━━━ Raw data

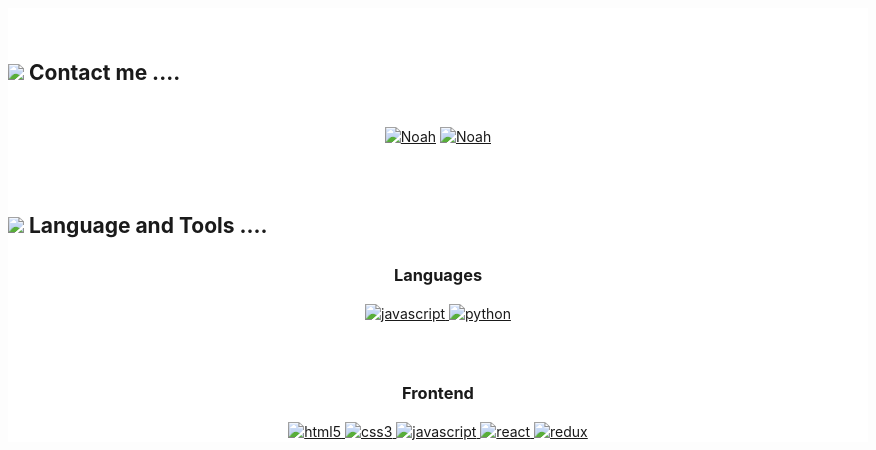  <br>


 <h2><img src="https://media.giphy.com/media/iY8CRBdQXODJSCERIr/giphy.gif" width="30px">&nbsp;Contact me ....</h2>
<div>
    <p align="center">
      <br/>
      <a href="https://www.linkedin.com/in/abhishekojha-/" target="blank"><img align="center"
         src="https://img.shields.io/badge/linkedin-%231DA1F2.svg?style=for-the-badge&logo=linkedin&logoColor=white"
         alt="Noah" height="30"/></a>
      <a href="mailto:abhishek97ojha@gmail.com" target="blank"><img align="center"
         src="https://img.shields.io/badge/gmail-EA4335.svg?style=for-the-badge&logo=gmail&logoColor=white"
         alt="Noah" height="30"/></a>
    </p>
</div>
<br>
 <h2><img src="https://media.giphy.com/media/iY8CRBdQXODJSCERIr/giphy.gif" width="30px">&nbsp;Language and Tools ....</h2>
 <div>
<h3 align="center">Languages</h3>
<p align="center">
  <a href="https://developer.mozilla.org/en-US/docs/Web/JavaScript" target="_blank"> 
    <img src="https://img.shields.io/badge/Javascript-F7DF1E.svg?style=for-the-badge&logo=javascript&logoColor=black"
      alt="javascript"/> 
  </a>
  <a href="https://www.python.org/" target="_blank"> 
    <img src="https://img.shields.io/badge/Python-FFD43B.svg?style=for-the-badge&logo=python&logoColor=black"
      alt="python"/> 
  </a>
</p>
<br>
<h3 align="center">Frontend</h3>
   <p align="center">
   <a href="https://www.w3.org/html/" target="_blank"> 
    <img src="https://img.shields.io/badge/html-E34F26.svg?style=for-the-badge&logo=html5&logoColor=white"
      alt="html5"/> 
  </a>
  <a href="https://www.w3schools.com/css/" target="_blank">
    <img src="https://img.shields.io/badge/css-1572B6.svg?style=for-the-badge&logo=css3&logoColor=white"
      alt="css3"/>
  </a>
<a href="https://developer.mozilla.org/en-US/docs/Web/JavaScript" target="_blank"> 
    <img src="https://img.shields.io/badge/Javascript-F7DF1E.svg?style=for-the-badge&logo=javascript&logoColor=black"
      alt="javascript"/> 
  </a>

  <a href="https://reactjs.org/" target="_blank"> 
    <img src="https://img.shields.io/badge/reactjs-61DAFB.svg?style=for-the-badge&logo=react&logoColor=black"
      alt="react"/> 
  </a>
  <a href="https://redux.js.org" target="_blank"> 
    <img src="https://img.shields.io/badge/redux-764ABC.svg?style=for-the-badge&logo=redux&logoColor=white" alt="redux"/> 
  </a>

━━━━━━

**Aim of the task**
The listing above should be transcribed word for word, with its pictures left out.

**Solution to the exercise**
  <br>


 <h2><img src="https://media.giphy.com/media/iY8CRBdQXODJSCERIr/giphy.gif" width="30px">&nbsp;Contact me ....</h2>
<div>
    <p align="center">
      <br/>
      <a href="https://www.linkedin.com/in/abhishekojha-/" target="blank"><img align="center"
         src="https://img.shields.io/badge/linkedin-%231DA1F2.svg?style=for-the-badge&logo=linkedin&logoColor=white"
         alt="Noah" height="30"/></a>
      <a href="mailto:abhishek97ojha@gmail.com" target="blank"><img align="center"
         src="https://img.shields.io/badge/gmail-EA4335.svg?style=for-the-badge&logo=gmail&logoColor=white"
         alt="Noah" height="30"/></a>
    </p>
</div>
<br>
 <h2><img src="https://media.giphy.com/media/iY8CRBdQXODJSCERIr/giphy.gif" width="30px">&nbsp;Language and Tools ....</h2>
 <div>
<h3 align="center">Languages</h3>
<p align="center">
  <a href="https://developer.mozilla.org/en-US/docs/Web/JavaScript" target="_blank"> 
    <img src="https://img.shields.io/badge/Javascript-F7DF1E.svg?style=for-the-badge&logo=javascript&logoColor=black"
      alt="javascript"/> 
  </a>
  <a href="https://www.python.org/" target="_blank"> 
    <img src="https://img.shields.io/badge/Python-FFD43B.svg?style=for-the-badge&logo=python&logoColor=black"
      alt="python"/> 
  </a>
</p>
<br>
<h3 align="center">Frontend</h3>
   <p align="center">
   <a href="https://www.w3.org/html/" target="_blank"> 
    <img src="https://img.shields.io/badge/html-E34F26.svg?style=for-the-badge&logo=html5&logoColor=white"
      alt="html5"/> 
  </a>
  <a href="https://www.w3schools.com/css/" target="_blank">
    <img src="https://img.shields.io/badge/css-1572B6.svg?style=for-the-badge&logo=css3&logoColor=white"
      alt="css3"/>
  </a>
<a href="https://developer.mozilla.org/en-US/docs/Web/JavaScript" target="_blank"> 
    <img src="https://img.shields.io/badge/Javascript-F7DF1E.svg?style=for-the-badge&logo=javascript&logoColor=black"
      alt="javascript"/> 
  </a>

  <a href="https://reactjs.org/" target="_blank"> 
    <img src="https://img.shields.io/badge/reactjs-61DAFB.svg?style=for-the-badge&logo=react&logoColor=black"
      alt="react"/> 
  </a>
  <a href="https://redux.js.org" target="_blank"> 
    <img src="https://img.shields.io/badge/redux-764ABC.svg?style=for-the-badge&logo=redux&logoColor=white" alt="redux"/> 
  </a>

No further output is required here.